A pesquisa foi realizada no Vale do Juruá, no Acre, maior foco da doença no
Brasil. Pacientes recrutados no município de Cruzeiro do Sul foram acompanhados
por 42 dias após o início da terapia.
Os exames apontaram rápida
cura clínica e parasitológica em todos os casos. Análises moleculares também
descartaram a presença, entre os parasitos, de marcadores genéticos associados
à resistência aos fármacos. Os resultados foram publicados na revista científica The
American Journal of Tropical Medicine and Hygiene. Para os autores, os
achados sustentam a possibilidade de adoção do ASMQ como primeira linha no
tratamento da forma não grave da malária causada por P. falciparum na
região, especialmente considerando a vantagem de seu esquema de administração.

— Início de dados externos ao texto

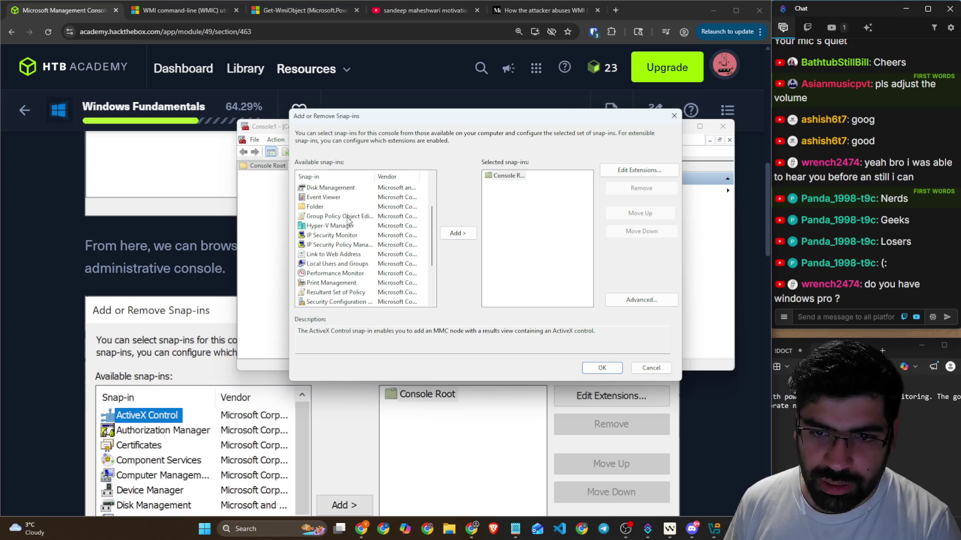
scroll(351, 221, "down", 1)
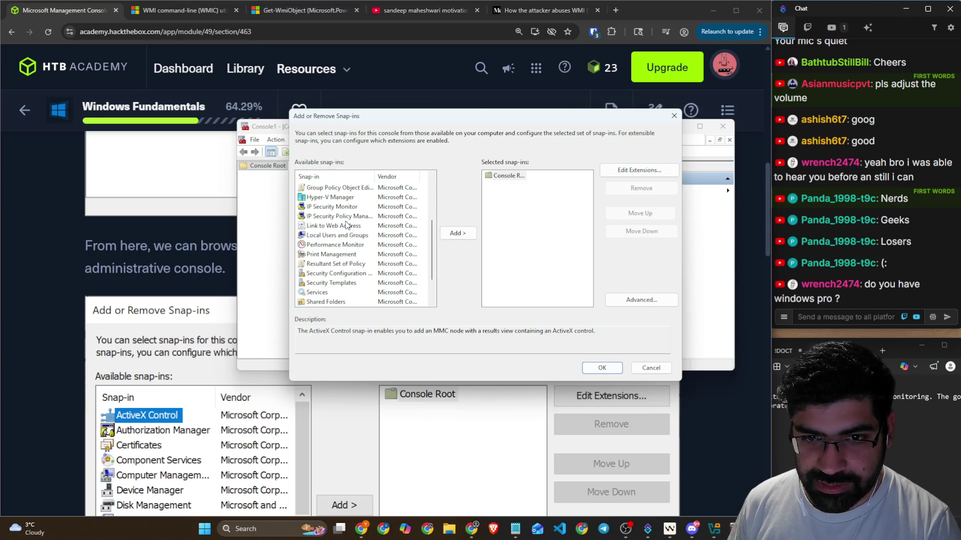
scroll(347, 225, "down", 2)
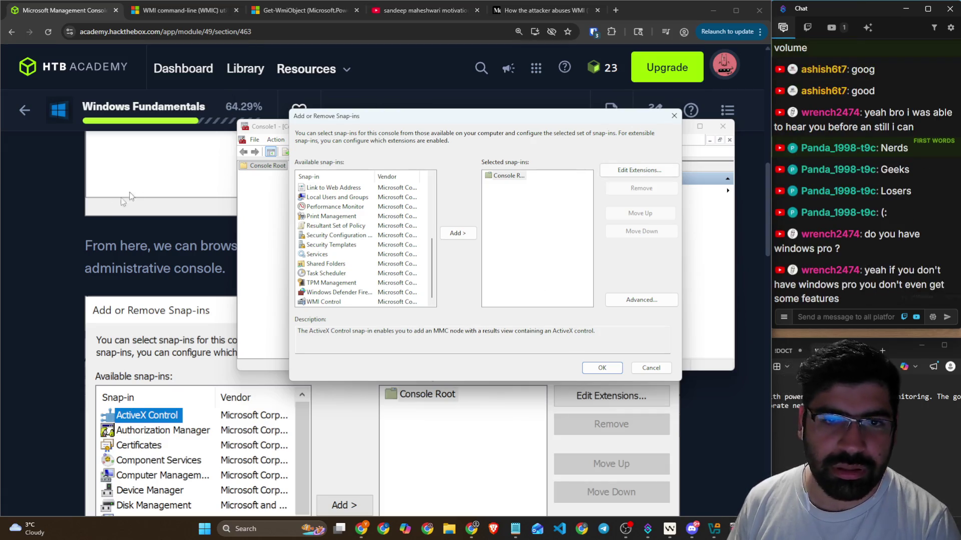
left_click(72, 235)
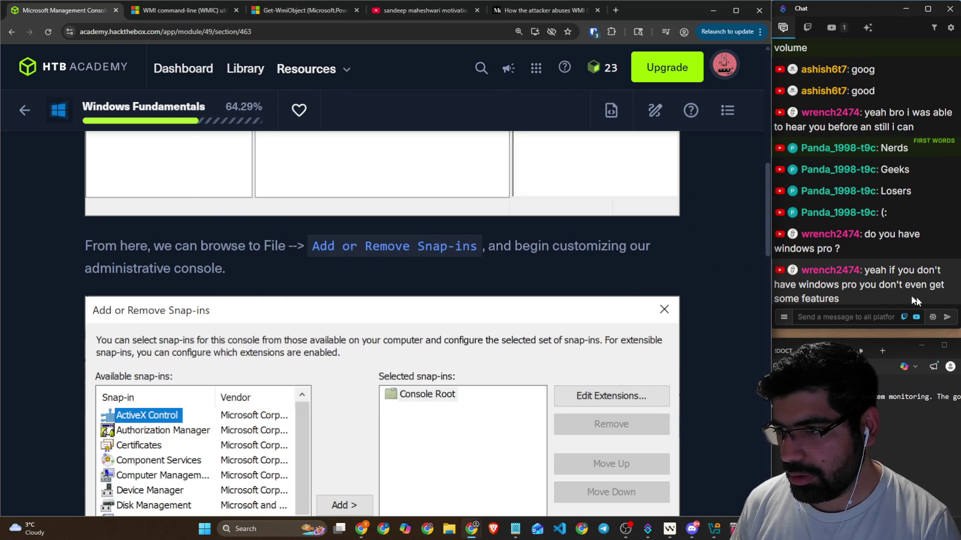
Step: Read and highlight part of a message in the chat window, then refocus the tutorial
left_click(794, 290)
left_click_drag(889, 285, 923, 288)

“Verificamos alta eficácia e
efeitos colaterais mínimos, com boa aceitação do tratamento pelos pacientes. O
medicamento usado atualmente para tratamento da malária na maior parte do país
– formulação que combina os fármacos artemeter e lumefantrina – exige
administração de até quatro comprimidos duas vezes ao dia por três dias. Já a
terapia com ASMQ demanda administração de no máximo dois comprimidos uma única
vez ao dia por três dias. Esse esquema facilita a aceitabilidade e a
administração supervisionada, importantes para atingir a meta de eliminação
do P. falciparum no Brasil”, afirma Simone Ladeia Andrade,
pesquisadora do Laboratório de Doenças Parasitárias do Instituto Oswaldo Cruz
(IOC/Fiocruz), coordenadora e primeira autora do estudo. O trabalho integra as
ações da Rede Amazônica de Vigilância da Resistência às Drogas Antimaláricas
(RAVREDA/AMI) e foi realizado pelo IOC em parceria com o Instituto de Ciências
Biomédicas da Universidade de São Paulo (USP), com apoio da Organização
Pan-Americana de Saúde (Opas), do Programa Nacional de Controle da Malária do
Ministério da Saúde (PNCM) e da Fundação de Amparo à Pesquisa do Estado de São
Paulo (Fapesp).
Terapia combinada
Desenvolvido pelo Instituto de
Tecnologia em Fármacos (Farmanguinhos/Fiocruz), em parceria com a organização
sem fins-lucrativos Iniciativa Medicamentos para Doenças Negligenciadas (DNDi,
na sigla em inglês), o ASMQ segue a recomendação da Organização Mundial da
Saúde (OMS) para o tratamento da malária provocada pelo P. falciparum. A
formulação combina um derivado da artemisinina – o artesunato – com um
antimalárico de efeito prolongado – a mefloquina. O objetivo é aumentar a
chance e velocidade de cura e reduzir a possibilidade de desenvolvimento de
resistência aos componentes da combinação: os derivados da artemisinina possuem
ação potente e rápida, eliminando em curto período a maior parte dos parasitos,
enquanto os fármacos associados permanecem por mais tempo no organismo,
combatendo os possíveis micro-organismos restantes.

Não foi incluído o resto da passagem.